**Problem description**:
Extract all lines in the data that contain the word "border".

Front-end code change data
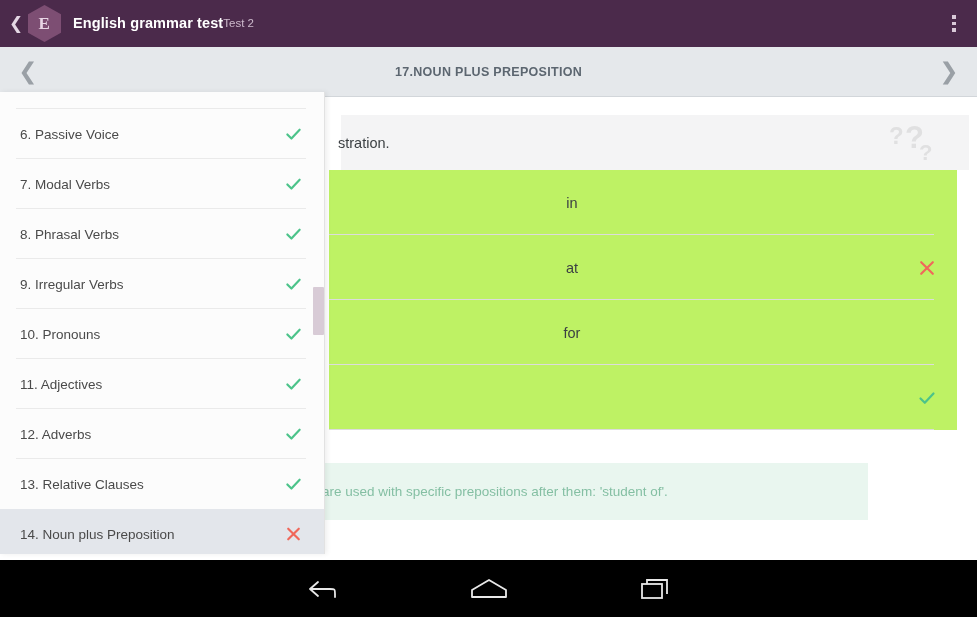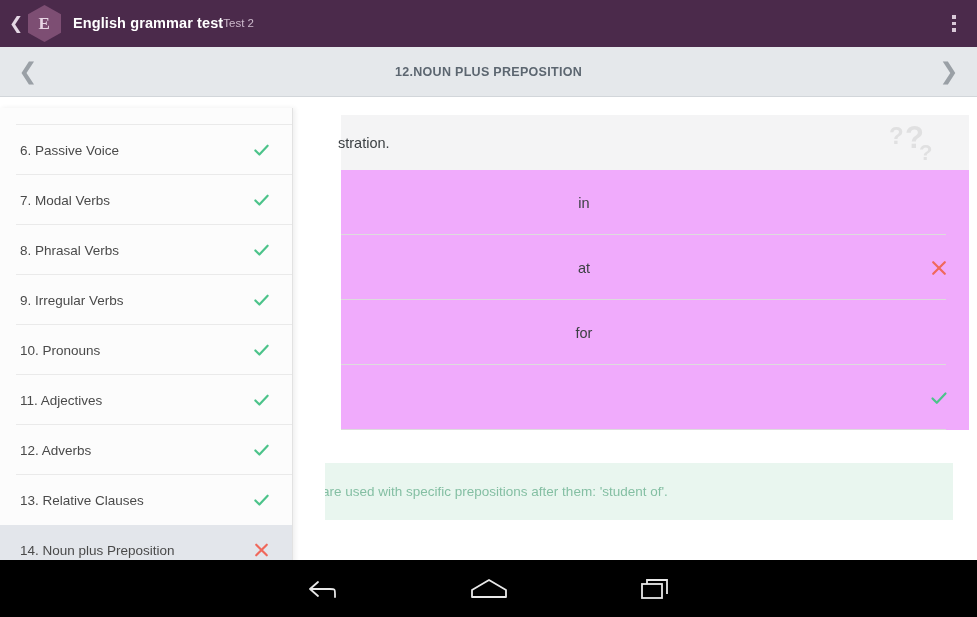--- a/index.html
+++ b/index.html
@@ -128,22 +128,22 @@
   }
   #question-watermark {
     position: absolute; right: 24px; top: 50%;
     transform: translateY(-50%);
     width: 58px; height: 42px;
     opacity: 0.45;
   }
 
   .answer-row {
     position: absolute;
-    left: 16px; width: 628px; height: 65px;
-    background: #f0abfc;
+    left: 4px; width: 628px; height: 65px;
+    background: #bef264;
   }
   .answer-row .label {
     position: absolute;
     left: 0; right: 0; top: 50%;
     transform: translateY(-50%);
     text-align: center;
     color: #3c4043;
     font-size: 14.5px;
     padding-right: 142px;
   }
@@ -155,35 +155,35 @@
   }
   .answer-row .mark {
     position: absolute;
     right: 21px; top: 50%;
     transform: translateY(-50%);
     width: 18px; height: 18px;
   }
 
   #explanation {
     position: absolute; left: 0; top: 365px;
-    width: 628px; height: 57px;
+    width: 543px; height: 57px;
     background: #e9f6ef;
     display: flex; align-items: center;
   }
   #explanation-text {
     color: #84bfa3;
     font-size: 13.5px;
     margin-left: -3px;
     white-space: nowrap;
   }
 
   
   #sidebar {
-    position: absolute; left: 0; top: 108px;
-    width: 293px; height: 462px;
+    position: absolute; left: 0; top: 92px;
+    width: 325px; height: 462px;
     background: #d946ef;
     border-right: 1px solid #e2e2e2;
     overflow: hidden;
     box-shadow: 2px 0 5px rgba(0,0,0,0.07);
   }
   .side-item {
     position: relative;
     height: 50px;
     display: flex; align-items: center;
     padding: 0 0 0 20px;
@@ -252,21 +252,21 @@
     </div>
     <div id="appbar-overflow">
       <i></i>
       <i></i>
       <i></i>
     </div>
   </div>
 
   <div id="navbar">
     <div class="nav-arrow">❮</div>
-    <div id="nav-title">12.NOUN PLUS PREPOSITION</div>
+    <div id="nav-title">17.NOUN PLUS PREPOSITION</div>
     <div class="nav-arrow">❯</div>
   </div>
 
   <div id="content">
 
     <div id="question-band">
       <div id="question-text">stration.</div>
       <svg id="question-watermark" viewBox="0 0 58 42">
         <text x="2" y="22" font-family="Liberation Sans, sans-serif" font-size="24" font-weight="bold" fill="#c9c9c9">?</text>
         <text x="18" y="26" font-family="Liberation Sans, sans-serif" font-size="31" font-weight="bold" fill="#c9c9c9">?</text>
==
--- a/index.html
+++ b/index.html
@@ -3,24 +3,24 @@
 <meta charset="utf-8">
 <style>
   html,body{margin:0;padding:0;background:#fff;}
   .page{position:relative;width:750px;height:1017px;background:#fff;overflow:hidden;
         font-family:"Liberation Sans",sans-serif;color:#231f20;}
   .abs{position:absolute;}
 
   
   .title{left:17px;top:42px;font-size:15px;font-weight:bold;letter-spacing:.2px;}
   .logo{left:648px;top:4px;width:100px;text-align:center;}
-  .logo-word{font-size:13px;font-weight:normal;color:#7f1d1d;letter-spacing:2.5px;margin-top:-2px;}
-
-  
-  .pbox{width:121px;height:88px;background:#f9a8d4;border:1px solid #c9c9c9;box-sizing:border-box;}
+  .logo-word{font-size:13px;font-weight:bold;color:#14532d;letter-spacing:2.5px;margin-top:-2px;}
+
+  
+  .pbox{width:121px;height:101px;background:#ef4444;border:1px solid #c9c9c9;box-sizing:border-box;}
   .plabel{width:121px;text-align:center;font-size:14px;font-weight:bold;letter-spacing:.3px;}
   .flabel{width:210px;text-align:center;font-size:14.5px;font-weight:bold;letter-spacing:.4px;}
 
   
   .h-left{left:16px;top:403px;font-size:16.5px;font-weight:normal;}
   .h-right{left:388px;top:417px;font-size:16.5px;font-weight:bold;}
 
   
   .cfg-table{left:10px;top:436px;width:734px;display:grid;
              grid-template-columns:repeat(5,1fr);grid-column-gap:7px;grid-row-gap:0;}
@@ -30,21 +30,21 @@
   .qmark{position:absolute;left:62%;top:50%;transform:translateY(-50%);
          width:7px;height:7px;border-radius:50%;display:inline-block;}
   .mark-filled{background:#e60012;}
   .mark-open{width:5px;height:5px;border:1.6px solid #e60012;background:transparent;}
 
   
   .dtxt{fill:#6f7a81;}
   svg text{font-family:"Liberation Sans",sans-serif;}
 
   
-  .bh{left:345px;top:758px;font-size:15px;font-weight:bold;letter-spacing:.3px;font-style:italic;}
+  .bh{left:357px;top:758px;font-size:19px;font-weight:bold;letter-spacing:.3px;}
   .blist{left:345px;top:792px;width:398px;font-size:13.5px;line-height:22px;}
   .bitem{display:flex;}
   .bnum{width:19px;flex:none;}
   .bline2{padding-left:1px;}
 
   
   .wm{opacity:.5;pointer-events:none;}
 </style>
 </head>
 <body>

**Task output**:
     border-right: 1px solid #e2e2e2;
-  .pbox{width:121px;height:88px;background:#f9a8d4;border:1px solid #c9c9c9;box-sizing:border-box;}
+  .pbox{width:121px;height:101px;background:#ef4444;border:1px solid #c9c9c9;box-sizing:border-box;}
          width:7px;height:7px;border-radius:50%;display:inline-block;}
   .mark-open{width:5px;height:5px;border:1.6px solid #e60012;background:transparent;}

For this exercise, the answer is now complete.